** Exercise **
Copy out the lines between the one holding "pose: elev=149.5 azim=221.9" and the one holding "Dot at: (221, 319)", inclusive, renaming "pose" to "camera" and leaving all else unchanged.

[Start]

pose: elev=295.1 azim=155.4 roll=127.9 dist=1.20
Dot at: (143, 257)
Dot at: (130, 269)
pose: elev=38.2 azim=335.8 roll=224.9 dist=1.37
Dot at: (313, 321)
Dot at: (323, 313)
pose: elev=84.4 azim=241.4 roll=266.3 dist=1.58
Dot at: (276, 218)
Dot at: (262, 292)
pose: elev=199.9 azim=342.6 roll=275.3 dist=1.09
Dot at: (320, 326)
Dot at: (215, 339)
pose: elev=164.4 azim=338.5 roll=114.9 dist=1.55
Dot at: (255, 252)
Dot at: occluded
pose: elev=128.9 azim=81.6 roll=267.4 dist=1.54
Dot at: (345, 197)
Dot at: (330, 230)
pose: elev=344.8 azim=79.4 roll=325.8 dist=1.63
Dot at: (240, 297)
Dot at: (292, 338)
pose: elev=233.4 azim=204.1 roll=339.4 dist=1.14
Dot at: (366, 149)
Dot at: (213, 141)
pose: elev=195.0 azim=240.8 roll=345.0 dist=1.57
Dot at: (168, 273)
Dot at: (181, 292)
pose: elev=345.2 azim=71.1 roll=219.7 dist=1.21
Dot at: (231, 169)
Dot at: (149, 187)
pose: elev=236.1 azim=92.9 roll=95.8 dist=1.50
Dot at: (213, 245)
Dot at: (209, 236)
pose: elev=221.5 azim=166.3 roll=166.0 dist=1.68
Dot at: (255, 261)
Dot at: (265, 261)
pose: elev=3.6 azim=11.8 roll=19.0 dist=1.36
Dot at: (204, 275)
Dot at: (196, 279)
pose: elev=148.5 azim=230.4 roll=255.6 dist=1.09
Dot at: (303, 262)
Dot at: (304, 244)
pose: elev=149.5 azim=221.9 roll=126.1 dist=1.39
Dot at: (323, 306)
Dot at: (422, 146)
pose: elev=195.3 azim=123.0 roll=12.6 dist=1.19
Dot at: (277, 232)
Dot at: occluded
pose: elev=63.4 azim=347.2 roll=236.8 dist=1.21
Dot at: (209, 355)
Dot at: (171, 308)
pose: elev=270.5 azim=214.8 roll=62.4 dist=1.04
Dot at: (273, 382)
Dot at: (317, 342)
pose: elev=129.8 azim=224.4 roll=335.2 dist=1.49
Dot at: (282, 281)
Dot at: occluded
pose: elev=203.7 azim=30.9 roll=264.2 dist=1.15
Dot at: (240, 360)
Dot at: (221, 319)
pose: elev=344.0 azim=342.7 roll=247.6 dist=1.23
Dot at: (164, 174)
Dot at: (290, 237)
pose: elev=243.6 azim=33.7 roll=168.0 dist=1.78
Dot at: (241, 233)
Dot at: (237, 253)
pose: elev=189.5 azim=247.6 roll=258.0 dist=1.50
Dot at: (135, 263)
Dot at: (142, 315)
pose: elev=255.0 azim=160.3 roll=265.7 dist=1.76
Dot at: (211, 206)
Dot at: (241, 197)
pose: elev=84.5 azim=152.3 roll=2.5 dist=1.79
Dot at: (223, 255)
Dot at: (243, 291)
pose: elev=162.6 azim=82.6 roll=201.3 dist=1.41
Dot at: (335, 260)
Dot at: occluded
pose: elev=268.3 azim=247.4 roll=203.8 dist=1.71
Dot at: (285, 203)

[End]

** Expected answer **
camera: elev=149.5 azim=221.9 roll=126.1 dist=1.39
Dot at: (323, 306)
Dot at: (422, 146)
camera: elev=195.3 azim=123.0 roll=12.6 dist=1.19
Dot at: (277, 232)
Dot at: occluded
camera: elev=63.4 azim=347.2 roll=236.8 dist=1.21
Dot at: (209, 355)
Dot at: (171, 308)
camera: elev=270.5 azim=214.8 roll=62.4 dist=1.04
Dot at: (273, 382)
Dot at: (317, 342)
camera: elev=129.8 azim=224.4 roll=335.2 dist=1.49
Dot at: (282, 281)
Dot at: occluded
camera: elev=203.7 azim=30.9 roll=264.2 dist=1.15
Dot at: (240, 360)
Dot at: (221, 319)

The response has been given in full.